#### Extrait à lire
Ceci est un jeu de mots.

jeudi, juin 05, 2008

J'avais oublié

Une petite note (haha! l'euphémie, l'euphémie!) de déception concernant la langue française. Point qui m'apparaissait et m'apparaît toujours capital, en ce que l'intégration des cultures et individus à notre société est gênée par la langue, barrière capitale selon moi.

LA LANGUE FRANÇAISE

Il n'y a aucune recommandation formelle dans le rapport puisque la CCPARDC a jugé que ce thème était à la limite de son mandat. Cela dit, les coprésidents ont procédé à une revue de la situation dans leur rapport.

... et l'encadré:

Ce thème a été ajouté au mandat de la CCPARDC à partir du moment où il a été introduit dans les consultations publiques pour être ensuite repris avec insistance jusqu'à la fin.

C'est avec circonspection que les commissaires ont formulé les commentaires qui suivent, sans en faire des recommandations formelles.


1. La gestion de la Loi 101
Les commissaires constatent que la crédibilité de l'Office québécois de la langue française a souffert de ce qui a été perçu comme un problème de transparence. Or, étant donné l'importance exceptionnelle que revêt la langue française au Québec, tous y gagneraient à ce que l'Office soit soustrait à toute possibilité d'ingérence politique ou toute apparence d'ingérence. Avec une hausse budgétaire de 20 %, les commissaires s'attendent à des initiatives plus soutenues de la part de l'Office, notamment du côté de la recherche.

2. Le français au travail
Les commissaires croient utile de relayer une suggestion qui nous a souvent été faite, soit que le gouvernement étende l'application de la loi 101 aux entreprises de 20 à 49 employés (on parle ici d'environ 400 000 travailleurs). Les commissaires demandent ainsi à l'Office québécois de la langue française d'étudier les paramètres d'une telle proposition pour déterminer où se situe le point optimal de rendement quant au fardeau et aux gains.

(Données enregistrées)
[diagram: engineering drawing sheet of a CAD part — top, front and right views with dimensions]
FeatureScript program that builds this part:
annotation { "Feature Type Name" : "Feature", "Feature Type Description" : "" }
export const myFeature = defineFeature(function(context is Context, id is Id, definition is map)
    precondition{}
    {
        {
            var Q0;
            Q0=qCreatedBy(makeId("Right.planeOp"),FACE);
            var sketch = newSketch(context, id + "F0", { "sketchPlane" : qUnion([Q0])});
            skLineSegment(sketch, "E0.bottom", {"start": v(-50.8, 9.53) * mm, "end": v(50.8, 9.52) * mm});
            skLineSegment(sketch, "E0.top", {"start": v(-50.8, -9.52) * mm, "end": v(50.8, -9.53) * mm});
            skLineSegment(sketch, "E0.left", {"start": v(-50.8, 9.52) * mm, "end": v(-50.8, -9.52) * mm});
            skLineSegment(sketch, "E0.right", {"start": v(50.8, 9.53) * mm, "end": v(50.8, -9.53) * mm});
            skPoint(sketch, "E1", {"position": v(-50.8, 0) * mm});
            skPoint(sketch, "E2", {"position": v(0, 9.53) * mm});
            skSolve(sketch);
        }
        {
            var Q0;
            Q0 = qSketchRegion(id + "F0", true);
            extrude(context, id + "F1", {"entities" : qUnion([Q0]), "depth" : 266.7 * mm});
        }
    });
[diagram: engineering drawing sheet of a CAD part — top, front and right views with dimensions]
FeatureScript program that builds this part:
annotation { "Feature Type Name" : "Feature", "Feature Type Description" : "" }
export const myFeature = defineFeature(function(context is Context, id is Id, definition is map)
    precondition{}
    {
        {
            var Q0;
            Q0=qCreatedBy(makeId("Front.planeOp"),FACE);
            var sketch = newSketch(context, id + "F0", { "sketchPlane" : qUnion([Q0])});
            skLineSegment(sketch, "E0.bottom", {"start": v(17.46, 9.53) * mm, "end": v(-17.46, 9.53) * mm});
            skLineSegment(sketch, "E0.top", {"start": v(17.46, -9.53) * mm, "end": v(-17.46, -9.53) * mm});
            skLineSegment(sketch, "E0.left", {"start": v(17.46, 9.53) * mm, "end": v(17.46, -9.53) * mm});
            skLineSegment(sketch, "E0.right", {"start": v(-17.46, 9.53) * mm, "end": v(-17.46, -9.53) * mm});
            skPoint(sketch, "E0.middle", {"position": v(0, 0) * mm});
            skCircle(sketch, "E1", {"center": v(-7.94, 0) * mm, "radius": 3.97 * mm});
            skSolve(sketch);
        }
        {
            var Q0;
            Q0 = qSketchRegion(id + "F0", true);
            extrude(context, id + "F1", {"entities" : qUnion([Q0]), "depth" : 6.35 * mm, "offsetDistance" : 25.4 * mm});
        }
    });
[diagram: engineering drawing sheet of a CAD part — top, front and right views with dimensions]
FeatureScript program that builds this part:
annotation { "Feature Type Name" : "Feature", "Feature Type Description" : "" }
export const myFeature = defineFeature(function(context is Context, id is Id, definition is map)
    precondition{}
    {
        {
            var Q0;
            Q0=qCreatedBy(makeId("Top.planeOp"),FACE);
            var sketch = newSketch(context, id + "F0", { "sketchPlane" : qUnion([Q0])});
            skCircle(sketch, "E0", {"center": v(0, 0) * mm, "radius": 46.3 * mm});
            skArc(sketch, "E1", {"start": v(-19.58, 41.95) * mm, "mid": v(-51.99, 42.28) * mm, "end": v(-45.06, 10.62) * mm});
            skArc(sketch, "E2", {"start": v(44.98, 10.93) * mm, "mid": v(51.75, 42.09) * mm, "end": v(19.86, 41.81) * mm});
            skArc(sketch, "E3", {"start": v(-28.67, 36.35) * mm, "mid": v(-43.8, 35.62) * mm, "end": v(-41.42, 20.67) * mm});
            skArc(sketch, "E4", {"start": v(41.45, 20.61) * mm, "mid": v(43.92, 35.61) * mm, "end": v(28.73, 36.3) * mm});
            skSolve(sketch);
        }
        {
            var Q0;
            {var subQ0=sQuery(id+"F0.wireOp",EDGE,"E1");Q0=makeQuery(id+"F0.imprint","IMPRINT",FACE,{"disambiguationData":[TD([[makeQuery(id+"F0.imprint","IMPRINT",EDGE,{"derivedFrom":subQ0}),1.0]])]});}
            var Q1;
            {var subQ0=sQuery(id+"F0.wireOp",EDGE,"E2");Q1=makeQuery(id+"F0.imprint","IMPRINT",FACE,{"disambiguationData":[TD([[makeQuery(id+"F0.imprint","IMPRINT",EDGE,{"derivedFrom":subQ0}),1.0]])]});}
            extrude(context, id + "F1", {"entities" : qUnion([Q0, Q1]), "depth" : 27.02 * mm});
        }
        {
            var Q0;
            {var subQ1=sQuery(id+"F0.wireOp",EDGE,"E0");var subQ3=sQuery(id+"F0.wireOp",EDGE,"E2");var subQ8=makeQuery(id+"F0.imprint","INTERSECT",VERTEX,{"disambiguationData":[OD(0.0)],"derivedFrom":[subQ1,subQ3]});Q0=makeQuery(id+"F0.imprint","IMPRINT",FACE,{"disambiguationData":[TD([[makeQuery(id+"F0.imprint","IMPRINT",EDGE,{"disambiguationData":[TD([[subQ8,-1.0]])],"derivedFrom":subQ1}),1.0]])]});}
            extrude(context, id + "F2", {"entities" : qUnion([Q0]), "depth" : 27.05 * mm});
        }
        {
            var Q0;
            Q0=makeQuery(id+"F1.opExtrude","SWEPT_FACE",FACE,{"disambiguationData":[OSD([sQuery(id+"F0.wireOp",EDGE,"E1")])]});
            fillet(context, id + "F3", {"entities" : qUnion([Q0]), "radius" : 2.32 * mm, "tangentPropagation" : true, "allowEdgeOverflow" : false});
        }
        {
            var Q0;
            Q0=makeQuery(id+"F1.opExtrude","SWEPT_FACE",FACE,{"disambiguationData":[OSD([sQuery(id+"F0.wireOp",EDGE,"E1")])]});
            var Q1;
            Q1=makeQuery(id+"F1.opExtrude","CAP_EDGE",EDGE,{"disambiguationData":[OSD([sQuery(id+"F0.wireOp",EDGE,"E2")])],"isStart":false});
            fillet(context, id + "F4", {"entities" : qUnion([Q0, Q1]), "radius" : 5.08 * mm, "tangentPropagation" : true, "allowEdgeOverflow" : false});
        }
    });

#### Consignes
1) D'après l'extrait sur la langue française, combien de travailleurs environ seraient touchés si la loi 101 était étendue aux entreprises de 20 à 49 employés ?
2) Recopiez, s'il vous plaît, le passage de l'extrait sur la langue française allant de « Ce thème a été » jusqu'à « jusqu'à la fin. » inclus.
Les données n'ont aucun rôle ici.

#### Réponses dans l'ordre
1) Environ 400 000 travailleurs.

2)
Ce thème a été ajouté au mandat de la CCPARDC à partir du moment où il a été introduit dans les consultations publiques pour être ensuite repris avec insistance jusqu'à la fin.